- Task details
Render this sentence from the church history excerpt in Spanish: "In 1989 the church entered a period of intentional interim ministry that lasted nearly eight years."

By the mid-1980s, attendance had slipped to the point that only one morning service was required. The congregation had undergone periods of conflict, and it did not have a constitution nor an operating structure that enabled the laity to take full leadership of the ministry and mission. In 1989 the church entered a period of intentional interim ministry that lasted nearly eight years. There were a number of reasons for this unusually long sabbatical from called ministry. Most important was the need to stop and reflect after a long pastorate, but there were still conflicts that needed to be resolved as well as patterns of leadership that required reflection. Although the congregation achieved a much healthier calm after several years of interim ministry, the church’s leaders still felt that more needed to be done if they were to be in a position to embark on a call to a new minister, so in 1995 a retired minister was invited to give leadership to a vision committee. Over the course of many months a variety of folk from the congregation were gathered for discussions about the future. They wrestled with the lack of youth and young adult programming, the explosion of residential development in the neighborhood without an attendant change in church membership, the challenges of church finances, and the special needs of an aging congregation. For the most part the vision committee was energized by their work and full of hope for the future of the church. I was called in 1997 to what I believed was a healthy, vital congregation.

- Given information
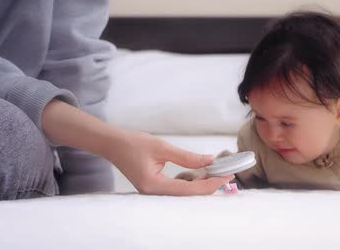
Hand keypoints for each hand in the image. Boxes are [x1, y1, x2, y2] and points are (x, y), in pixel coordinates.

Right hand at [107, 131, 233, 195]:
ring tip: (217, 173)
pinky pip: (176, 189)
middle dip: (209, 186)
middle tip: (227, 175)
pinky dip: (191, 182)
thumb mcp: (162, 147)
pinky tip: (200, 174)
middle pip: (188, 195)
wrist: (113, 144)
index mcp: (155, 186)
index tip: (227, 175)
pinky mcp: (155, 188)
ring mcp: (153, 193)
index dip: (211, 183)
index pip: (190, 189)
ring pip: (183, 193)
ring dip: (201, 184)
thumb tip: (209, 160)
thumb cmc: (133, 144)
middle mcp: (154, 194)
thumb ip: (187, 157)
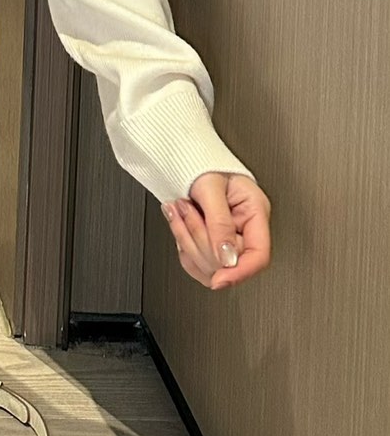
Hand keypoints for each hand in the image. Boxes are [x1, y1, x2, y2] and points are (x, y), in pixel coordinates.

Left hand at [161, 172, 270, 289]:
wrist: (184, 155)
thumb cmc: (202, 163)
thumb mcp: (210, 187)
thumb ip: (219, 223)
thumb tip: (228, 260)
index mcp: (255, 212)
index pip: (258, 255)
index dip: (240, 271)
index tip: (219, 279)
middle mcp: (245, 228)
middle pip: (229, 262)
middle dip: (200, 239)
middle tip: (185, 209)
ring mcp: (227, 236)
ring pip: (209, 265)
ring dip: (187, 239)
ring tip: (179, 209)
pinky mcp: (210, 242)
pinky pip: (195, 260)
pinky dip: (182, 244)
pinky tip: (177, 222)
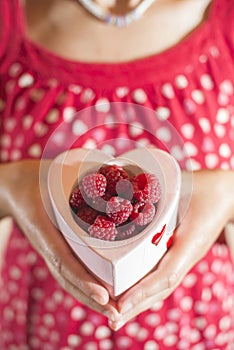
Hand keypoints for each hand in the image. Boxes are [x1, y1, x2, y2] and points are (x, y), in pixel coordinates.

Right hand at [0, 160, 118, 320]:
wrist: (15, 187)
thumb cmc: (35, 179)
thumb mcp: (55, 170)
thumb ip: (81, 165)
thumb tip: (112, 163)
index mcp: (45, 229)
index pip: (63, 259)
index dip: (82, 279)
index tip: (103, 296)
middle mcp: (48, 244)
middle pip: (68, 279)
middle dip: (91, 299)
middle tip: (117, 315)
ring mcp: (51, 249)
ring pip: (69, 280)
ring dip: (89, 298)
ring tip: (115, 313)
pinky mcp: (56, 248)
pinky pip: (70, 270)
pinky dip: (85, 285)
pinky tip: (102, 295)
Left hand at [108, 170, 233, 329]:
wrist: (224, 194)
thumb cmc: (204, 189)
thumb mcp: (181, 189)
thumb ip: (157, 194)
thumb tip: (123, 193)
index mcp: (190, 243)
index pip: (165, 274)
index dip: (143, 291)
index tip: (121, 304)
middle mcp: (187, 255)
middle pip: (162, 288)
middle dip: (137, 305)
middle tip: (112, 320)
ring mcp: (185, 256)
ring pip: (162, 285)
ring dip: (141, 301)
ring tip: (116, 314)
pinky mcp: (181, 253)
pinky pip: (163, 274)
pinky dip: (146, 287)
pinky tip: (131, 292)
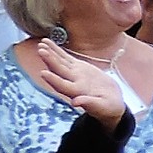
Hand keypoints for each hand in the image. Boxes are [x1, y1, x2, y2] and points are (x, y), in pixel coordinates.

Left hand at [20, 37, 136, 123]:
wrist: (111, 102)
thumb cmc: (107, 107)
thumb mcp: (102, 107)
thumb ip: (89, 103)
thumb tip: (75, 102)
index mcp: (77, 92)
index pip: (62, 86)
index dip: (53, 80)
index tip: (43, 73)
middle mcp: (72, 82)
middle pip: (59, 70)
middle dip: (50, 60)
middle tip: (41, 50)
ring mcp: (74, 74)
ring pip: (60, 62)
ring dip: (50, 53)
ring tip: (41, 44)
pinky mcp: (79, 67)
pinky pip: (66, 58)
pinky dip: (57, 50)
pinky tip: (49, 44)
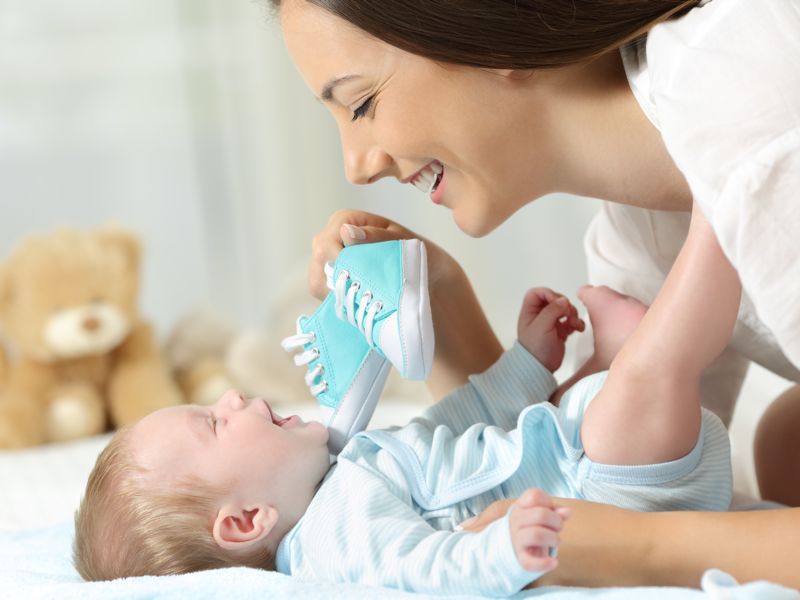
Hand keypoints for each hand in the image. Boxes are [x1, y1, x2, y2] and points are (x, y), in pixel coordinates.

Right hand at [308, 209, 461, 299]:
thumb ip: (375, 236)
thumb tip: (346, 232)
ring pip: (317, 279)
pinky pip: (322, 293)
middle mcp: (334, 238)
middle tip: (364, 290)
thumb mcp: (404, 242)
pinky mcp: (333, 282)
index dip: (337, 259)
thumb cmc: (418, 256)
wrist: (431, 279)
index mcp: (348, 220)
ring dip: (337, 291)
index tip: (357, 275)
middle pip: (318, 259)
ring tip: (364, 297)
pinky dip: (337, 300)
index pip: (327, 240)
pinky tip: (357, 302)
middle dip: (338, 277)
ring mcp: (331, 261)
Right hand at [459, 491, 569, 572]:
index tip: (550, 510)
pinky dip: (545, 563)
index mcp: (520, 507)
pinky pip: (530, 562)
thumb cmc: (527, 528)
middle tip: (557, 528)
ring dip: (554, 539)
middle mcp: (515, 521)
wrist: (505, 550)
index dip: (548, 502)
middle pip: (541, 514)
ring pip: (537, 534)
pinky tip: (553, 562)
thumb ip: (553, 511)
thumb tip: (567, 512)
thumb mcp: (538, 515)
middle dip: (557, 521)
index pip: (534, 495)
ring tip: (555, 542)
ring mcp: (516, 539)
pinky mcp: (519, 558)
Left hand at [517, 288, 583, 371]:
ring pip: (564, 309)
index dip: (549, 294)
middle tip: (568, 314)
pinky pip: (571, 321)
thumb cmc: (535, 348)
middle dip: (564, 305)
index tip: (557, 303)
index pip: (538, 293)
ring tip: (574, 324)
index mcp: (530, 312)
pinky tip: (578, 328)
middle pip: (554, 299)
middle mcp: (540, 315)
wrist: (540, 368)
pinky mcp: (560, 331)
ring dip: (572, 314)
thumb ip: (552, 310)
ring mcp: (551, 323)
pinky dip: (576, 323)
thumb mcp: (541, 326)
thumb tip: (563, 300)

- Final answer
En 1989 la iglesia entró en un período de ministerio interino intencional que duró casi ocho años.